La soluzione presidenzialista non ci ha mai convinto. Per la nostra storia, per la stessa tenuta della nostra società continua ad apparire più idoneo il sistema parlamentare voluto dai padri. Semmai va reso più efficiente, ammodernato, dotato di quegli strumenti che pure vennero indicati alla Costituente (l’ordine del giorno Perassi) ma mai attuati. Ciò non vuol dire che il presidenzialismo è antidemocratico. È un’alternativa di sistema possibile: tuttavia va calibrata con robusti contrappesi, da norme stringenti sui conflitti di interesse a forti garanzie sui poteri neutri e di controllo. Il presidente della Repubblica-garante non è una figura che si può smantellare con un emendamento: è la testa di una filiera di garanzia, senza la quale l’intera seconda parte della Costituzione andrebbe riscritta.

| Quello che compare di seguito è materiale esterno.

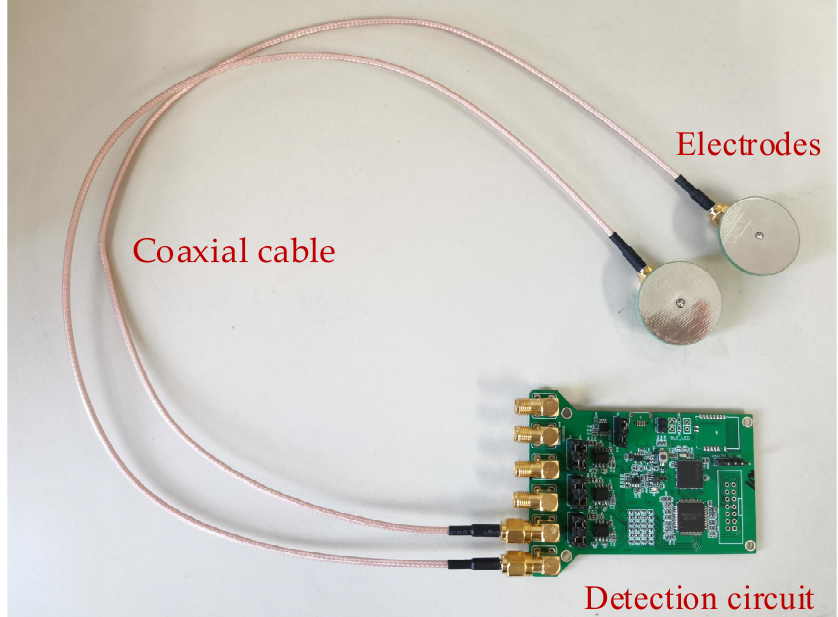
Figure 8. The detection circuit of the infrared system.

Amiamo troppo la Costituzione italiana per non augurarci che di presidenzialismo non si debba mai parlare. Tuttavia, se ci fossero le condizioni per un confronto costruttivo, non potrebbe che essere la prossima legislatura ad assumersi un compito di revisione. È impensabile che in poche settimane si possa compiere un simile, approssimativo stravolgimento della nostra Carta fondativa. Piuttosto l’obiettivo pare un altro. Più ravvicinato, più cinico: impedire le riforme possibili (innanzitutto la legge elettorale) e un governo normo-dotato nella prossima legislatura.
Ancora non sappiamo se la Lega ripeterà lo sgambetto che fece alla Bicamerale nel ’98. Speriamo che il Pd non smetta di cercare una soluzione: va bene anche una riforma elettorale imperfetta, purché somigli ad una qualunque delle leggi che regolano i maggiori Paesi europei. Solo da noi si combinano maggioritario di coalizione e liste bloccate: da solo il Porcellum toglie molto ossigeno alla politica. Poi, certo, la politica ha una partita più importante da giocare. È la battaglia della sopravvivenza. O sarà capace di ridare una missione all’Europa, di guidarla, o la sconfitta dell’euro diventerà pesante come una guerra del Novecento. Le riforme sono una questione domestica. Ma sono una condizione del riscatto nazionale. Speriamo che anche nel centrosinistra, tra discussioni sulle primarie e strategie elettorali, non si smarrisca l’ordine di priorità. Il tema è dare al Paese una prospettiva democratica e un vero rinnovamento.